1
Gemma
The elevator descends with a smooth,expensive whisper, and I’m already thinking about a hot bath and a glass of wine when everything goes to shit.
Through the glass walls, I can see into the Gramercy Regent’s marble lobby as we approach the ground floor.
Crystal chandeliers cast ambient light over emerald velvet chairs and polished floors. It’s the kind of hushed elegance that makes people speak in whispers.
My kind of place, filled with my kind of clientele.
Which is why Tim Roberts sitting by the fireplace with a newspaper feels like a violation.
The elevator dings as we reach the lobby, and I take a breath.
Stay calm. Don’t react. Don’t let him know you’ve seen him.
I step out with the kind of confident stride that suggests I own the place, because that’s the job. Project control even when your world is tilting sideways.
My reflection in the lobby’s mirrored walls shows exactly what I want it to: copper hair sleek, lipstick perfect, teal silk dress hugging every generous curve like it was tailored for seduction. Which it was.
I look like a woman who’s just earned two thousand dollars making a tech executive from Austin feel like the most interesting man in the world for two hours, even though the sex was about as memorable as his conversation.
I look like I belong here.
What I don’t look like is a woman whose former client has been stalking her.

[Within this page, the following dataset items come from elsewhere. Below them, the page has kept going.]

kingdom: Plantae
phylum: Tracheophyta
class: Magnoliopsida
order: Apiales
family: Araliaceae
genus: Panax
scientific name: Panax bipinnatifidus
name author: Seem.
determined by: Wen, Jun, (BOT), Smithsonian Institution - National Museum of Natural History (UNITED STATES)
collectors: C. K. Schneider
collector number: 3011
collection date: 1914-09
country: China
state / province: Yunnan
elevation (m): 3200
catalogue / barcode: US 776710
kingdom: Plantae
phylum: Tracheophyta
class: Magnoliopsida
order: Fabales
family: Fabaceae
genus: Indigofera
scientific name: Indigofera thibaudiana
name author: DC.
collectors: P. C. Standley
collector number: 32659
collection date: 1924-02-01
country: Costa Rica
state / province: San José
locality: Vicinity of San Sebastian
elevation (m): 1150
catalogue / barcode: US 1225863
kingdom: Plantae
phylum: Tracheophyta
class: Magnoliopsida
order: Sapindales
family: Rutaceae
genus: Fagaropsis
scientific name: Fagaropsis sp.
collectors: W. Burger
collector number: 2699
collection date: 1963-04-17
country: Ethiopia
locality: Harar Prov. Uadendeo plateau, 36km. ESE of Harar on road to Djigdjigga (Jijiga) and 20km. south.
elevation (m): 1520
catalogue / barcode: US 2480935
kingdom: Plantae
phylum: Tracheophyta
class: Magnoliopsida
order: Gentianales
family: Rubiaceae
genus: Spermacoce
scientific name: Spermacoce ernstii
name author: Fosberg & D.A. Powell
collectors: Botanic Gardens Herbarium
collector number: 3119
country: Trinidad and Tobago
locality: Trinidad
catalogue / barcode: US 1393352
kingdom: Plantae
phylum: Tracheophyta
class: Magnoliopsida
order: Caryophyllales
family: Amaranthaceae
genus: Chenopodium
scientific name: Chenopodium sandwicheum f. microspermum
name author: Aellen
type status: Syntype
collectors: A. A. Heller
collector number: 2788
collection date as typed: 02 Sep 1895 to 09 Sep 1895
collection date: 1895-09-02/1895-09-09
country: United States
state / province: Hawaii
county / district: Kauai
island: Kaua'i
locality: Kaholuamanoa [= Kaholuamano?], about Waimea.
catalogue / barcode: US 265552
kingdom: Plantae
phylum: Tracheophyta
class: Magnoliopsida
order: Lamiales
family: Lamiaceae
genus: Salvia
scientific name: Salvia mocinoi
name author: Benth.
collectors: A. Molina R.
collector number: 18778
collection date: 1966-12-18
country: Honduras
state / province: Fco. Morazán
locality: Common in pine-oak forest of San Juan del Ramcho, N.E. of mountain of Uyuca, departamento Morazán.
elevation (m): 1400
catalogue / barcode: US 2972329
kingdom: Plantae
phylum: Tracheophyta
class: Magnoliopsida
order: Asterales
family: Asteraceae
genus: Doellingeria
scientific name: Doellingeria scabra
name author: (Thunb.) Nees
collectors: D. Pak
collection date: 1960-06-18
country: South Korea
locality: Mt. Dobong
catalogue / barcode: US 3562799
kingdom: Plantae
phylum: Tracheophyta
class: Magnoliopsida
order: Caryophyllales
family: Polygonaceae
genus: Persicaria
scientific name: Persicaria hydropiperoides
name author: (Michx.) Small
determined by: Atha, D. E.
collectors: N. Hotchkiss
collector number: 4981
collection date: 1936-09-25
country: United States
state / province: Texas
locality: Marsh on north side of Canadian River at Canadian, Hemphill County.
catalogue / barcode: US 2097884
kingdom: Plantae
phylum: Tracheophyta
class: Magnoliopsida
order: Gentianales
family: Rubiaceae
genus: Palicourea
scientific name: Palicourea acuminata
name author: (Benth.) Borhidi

Tim hasn’t looked up from his newspaper, but I know that sandy hair, the aquiline nose, the way his mouth turns down at the corners.
He’s positioned himself with a clear view of the elevators, newspaper held at just the right angle to watch without seeming to.
Third time. Third fucking time in one week.
Monday, he’d been across the street from my apartment building, pretending to check his phone.
Wednesday, posted at the corner table in my favorite coffee shop, watching me over his laptop.
And now here, in a hotel I’d never brought him to, watching me leave another client’s room.
The coincidences are adding up to something that isn’t coincidental at all.
I keep walking across the lobby. Don’t react. Don’t let him see that I’ve noticed. That’s Avoiding Stalkers 101. They feed off your fear, your acknowledgment, yourattention.
Tim had been my client exactly once, three months ago.
Polite enough during the appointment, but afterward he’d called the agency asking for my personal number. When Madam Victoria explained that wasn’t how Elite Companions worked, he’d pushed. Told her we’d shared a special connection, that he was sure I’d want to see him outside of work. Asked if she could pass along his number so I could decide for myself.
Victoria had flagged his file. No future bookings.
I’d filed him under “problem client handled.”
Apparently, he’d filed me under something else entirely.
I make my way toward the exit and the black S-Class Mercedes waiting at the curb. Elite Companions never skimps on the details that matter. As I slide into the leather interior, I glance back through the hotel’s glass doors.
Tim is staring directly at me now, newspaper forgotten in his lap. Our eyes meet across the lobby, and something cold settles in my stomach. He doesn’t look away. Doesn’t even blink. Just watches me with a focused intensity that makes my skin crawl.
Then, slowly, he smiles. Not shy or sheepish or even flirtatious. It’s the kind of smile that says he knows something I don’t. Like he’s already decided how this ends.